■ Exercise aim ■
Print each line of text from the records word for word, leaving out the pictures.

■ Given data ■

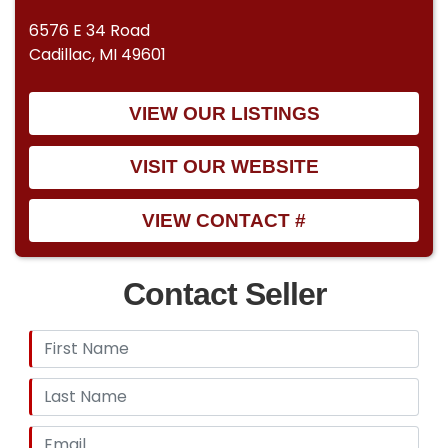
6576 E 34 Road
Cadillac, MI 49601
VIEW OUR LISTINGS
VISIT OUR WEBSITE
VIEW CONTACT #
Contact Seller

■ Solution to this task ■
6576 E 34 Road
Cadillac, MI 49601
VIEW OUR LISTINGS
VISIT OUR WEBSITE
VIEW CONTACT #
Contact Seller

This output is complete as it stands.